The new updates, all of which will be free, are broken up by season. Spring will mark the beginning of “Wild Appalachia” on March 12. It’ll add two new quests geared around the Pioneer Scouts, Fallout’s take on the Boy Scouts, and exploring the great outdoors. In addition, the spring update will add brewing and distilling mechanics, a personal vending machine that you can keep at your campsite for other players to buy stuff from, and a new vendor who wanders the land giving out legendary items in exchange for your existing ones. The spring update will also be when Fallout 76 gets its new Survival PVP mode, which will allow players to go to a separate batch of servers to engage in lawless violence against one another.
Later in the summer the game’s “Nuclear Winter” will begin, at which point Vaults 96 and 94 will open and play host to MMO-style raids for high-level players. The game will also be getting a new system that allows players above level 50 to reset and begin progressing again, this time learning more powerful abilities. Bethesda says the Nuclear Winter will be “an entirely new way to play that changes the rules of the wasteland,” but so far there’s no much detail on what that will entail.

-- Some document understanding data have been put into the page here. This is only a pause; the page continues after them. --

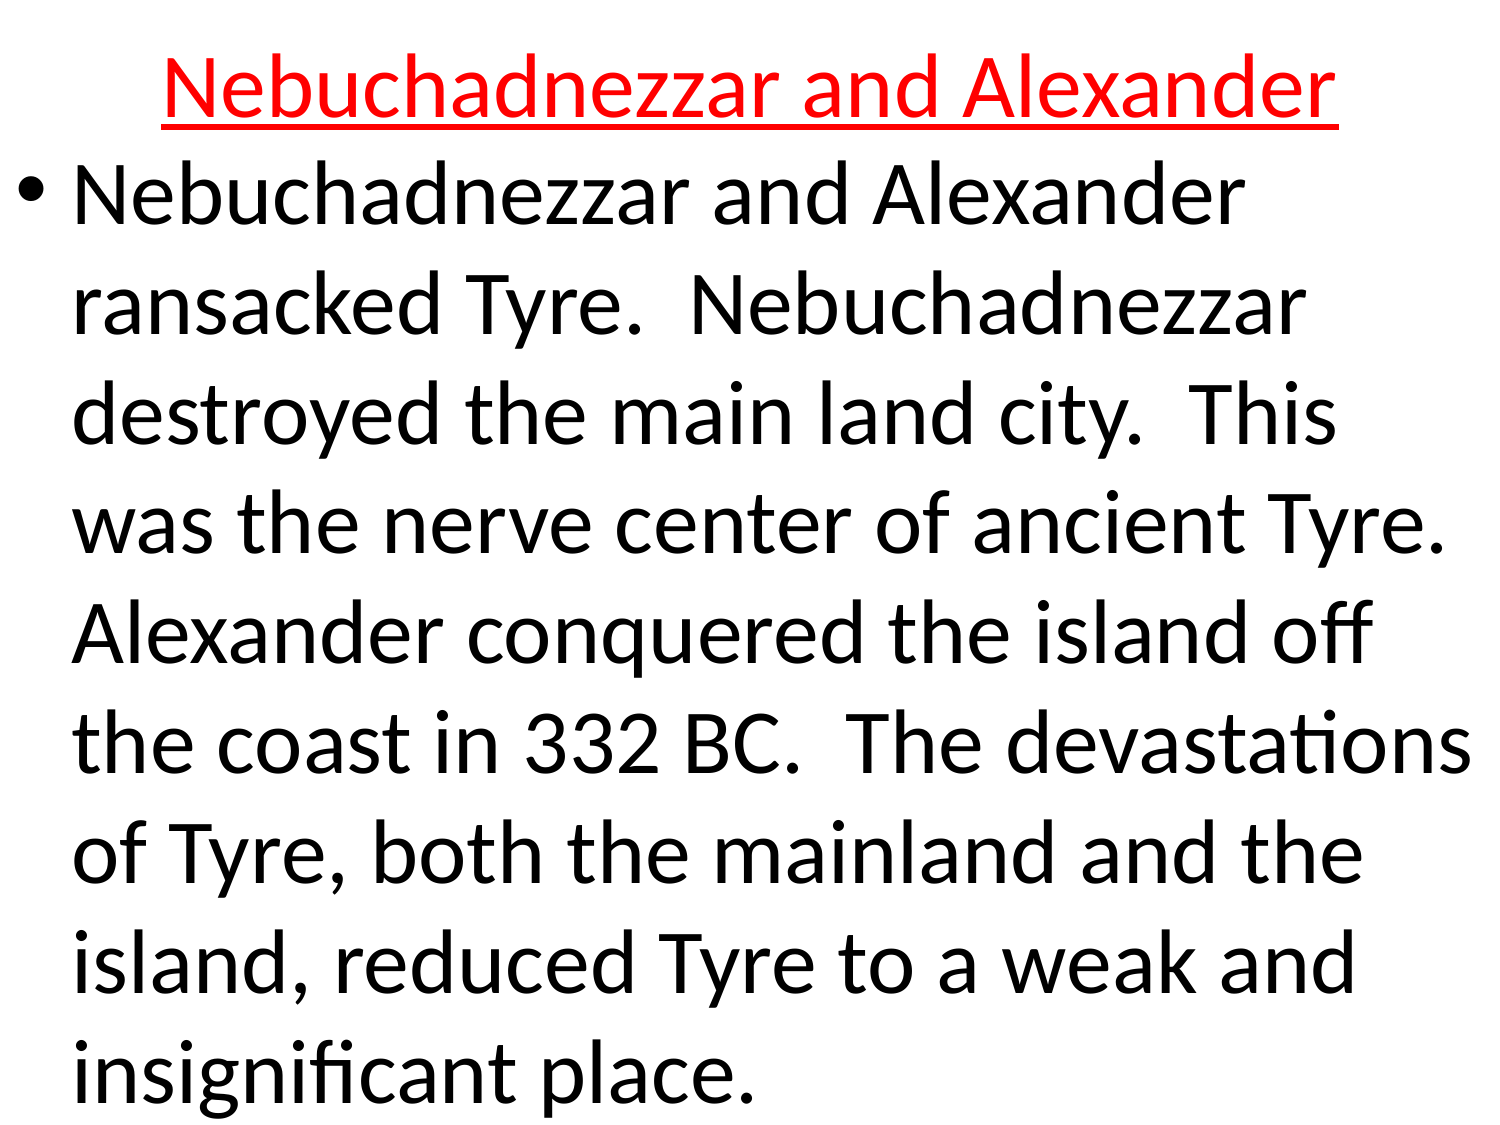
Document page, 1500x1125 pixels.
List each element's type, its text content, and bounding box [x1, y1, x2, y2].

list Nebuchadnezzar and Alexander ransacked Tyre. Nebuchadnezzar destroyed the main land city. This was the nerve center of ancient Tyre. Alexander conquered the island off the coast in 332 BC. The devastations of Tyre, both the mainland and the island, reduced Tyre to a weak and insignificant place. [0, 125, 1500, 1125]
title Nebuchadnezzar and Alexander [75, 0, 1425, 125]
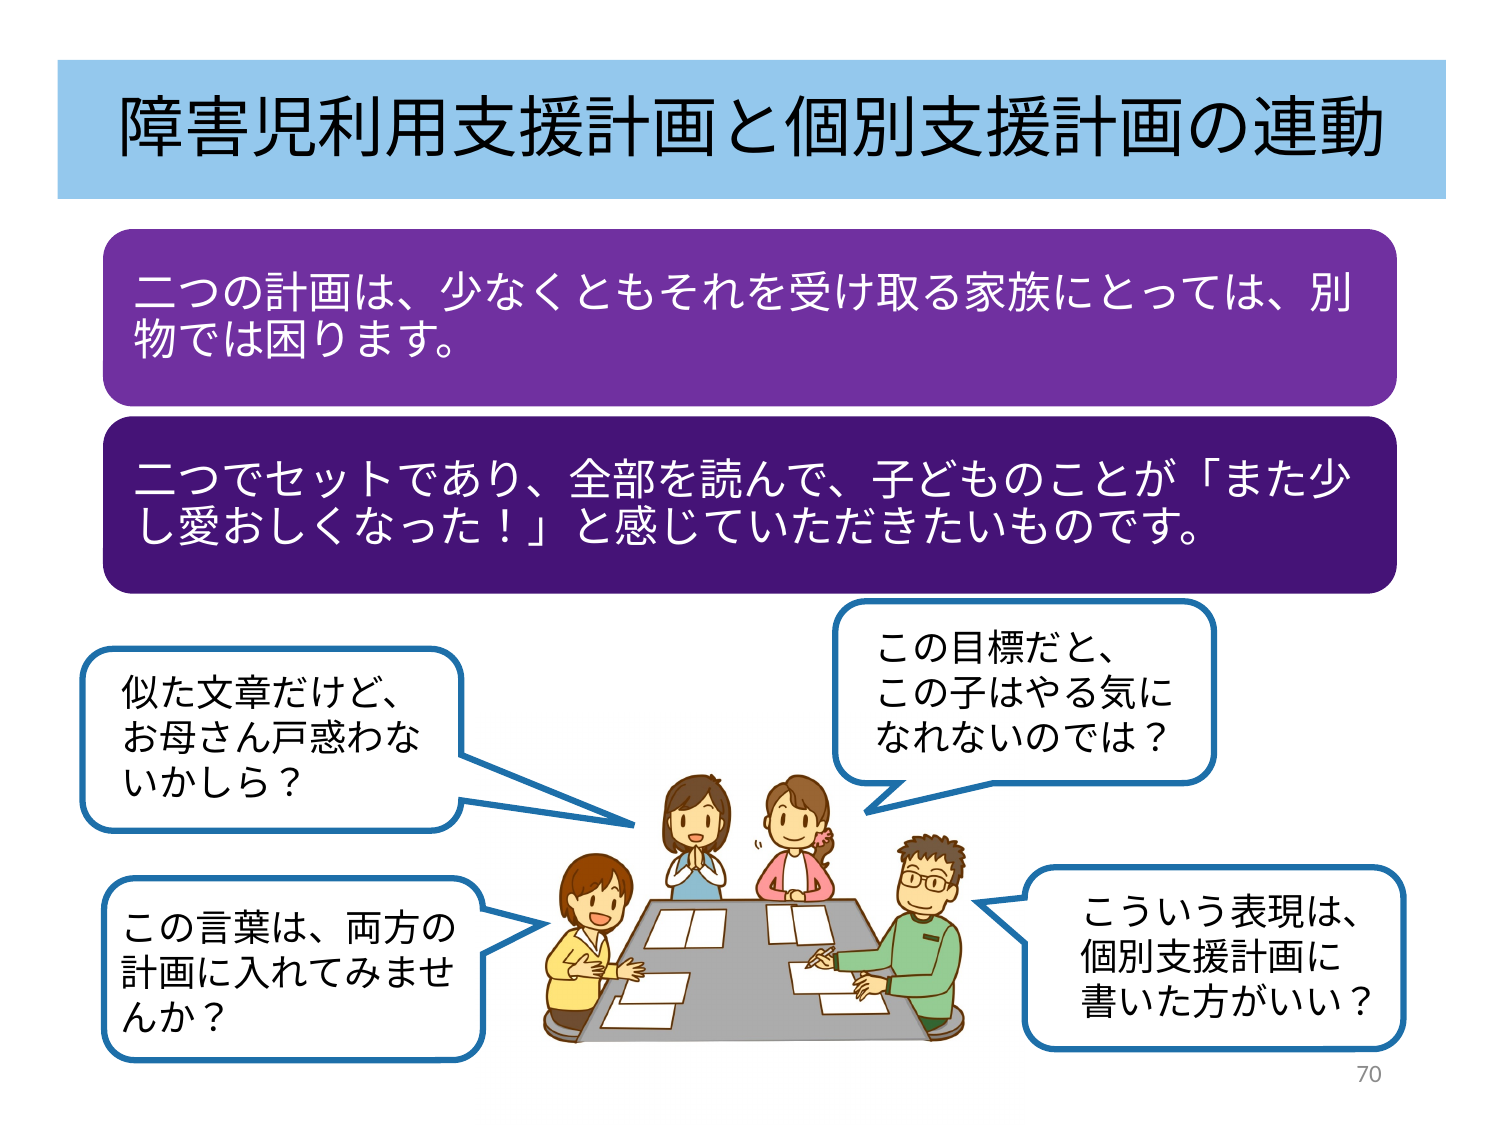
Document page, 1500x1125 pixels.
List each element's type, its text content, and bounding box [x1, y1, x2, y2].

text_box [834, 600, 1216, 785]
text_box [103, 877, 475, 1062]
slide_number 70 [1059, 1042, 1397, 1103]
picture [475, 712, 1025, 1125]
text_box [1025, 866, 1405, 1051]
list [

Finally, sometime in the fall, Bethesda plans to launch the game’s “most ambitious update” yet, which will be called “Wastelanders”. There’s even less info on what will be involved there, but Bethesda says the new content will include a new main questline, new factions, and new public events.
These planned updates sound like exactly the type of stuff that Fallout 76 needs and arguably should have had before the game launched. Even the game’s most dedicated players have bemoaned how unfinished its end-game feels, with players leveling well into the 100s with no real outlet for all of the abilities and equipment they’ve accrued besides griefing other players.
Personally, I’m most interested in the new liquor system that will apparently be rolling out in March. Being able to distil your own spirits and sell them to other players while you go out adventuring via a personal campsite vending machine is precisely the type of interesting social interaction Bethesda hinted at when the game was revealed, but which didn’t appear in Fallout 76 at launch.